Pygmalion
                                        

Director: Anthony Asquith
Year: 1938
Rating: 7.5

Ever since Pygmalion premiered in 1913, George Bernard Shaw fought to keep his play from having a happy ending. He thought by having one it made much of his message in the play pointless. Female emancipation. Independence. And he is right. How in 2024, can we root for Eliza to end up with Henry Higgins? He is a sniggering sexless superior ass who would be hell to live with. Not that she should marry the dim-witted dull Freddy but to stay with Higgins would be torture. A never-ending torrent of insults and belittling.  Well, Shaw who was still alive lost here and in truth one is glad he did. The happy ending feels right. Even if it is wrong. At least he is age appropriate as opposed to Harrison and Hepburn years later.
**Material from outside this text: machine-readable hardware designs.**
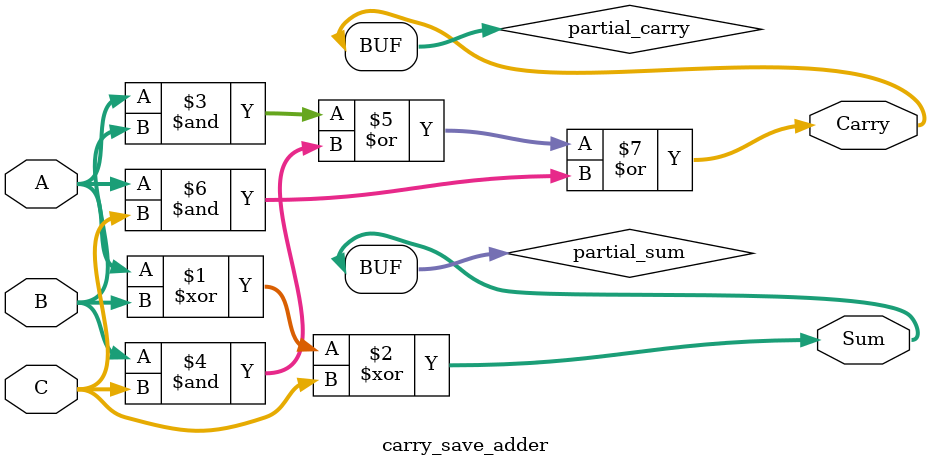
<source format=sv>
module carry_save_adder (input [3:0] A,input [3:0] B,input [3:0] C,output [3:0] Sum,output [3:0] Carry);
wire [3:0] partial_sum;  
wire [3:0] partial_carry; 
assign partial_sum = A ^ B ^ C;  
assign partial_carry = (A & B) | (B & C) | (A & C);  
assign Sum = partial_sum;  
assign Carry = partial_carry;  
endmodule

</source>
Two unbending souls will fight it out over the years but will enjoy the fight, the challenge. Get, your own damn slippers Henry Higgins.

 

There are a few adaptations of the play to the small and big screen, but this one is easily considered the best (non-musical anyways). Still, when they start talking about the rain in Spain or I have grown accustomed to your face, it is near impossible to not start singing the Lerner and Loewe songs that incorporated some of the dialogue into the music. The British are always best at adapting the British classics - they don't take a lot of liberties and pick some great actors. Leslie Howard is perfect as the pompous unfeeling professor. I like him a lot in certain roles like the Scarlett Pimpernel, Pimpernel Smith and Berkeley Square and yet he irritates me in other films such as The Petrified Forest, Of Human Bondage and Gone with the Wind where he is an insufferable weakling.

 

In only her second film, Wendy Hiller pulls off a very tough role - not just the accents but the strength and confidence that slowly ekes into her soul with that wonderful triumphant look at the end. All the other characters too - special shout out to Scott Sunderland as Col. Pickering in his debut and who was only to appear in one other film - Goodbye, Mr. Chips. Shaw wrote a brilliant play that touched on class and gender inequality well before it was popular to do so. But he does it with wit and gentility and so over a hundred years later, it still moves us and makes us think.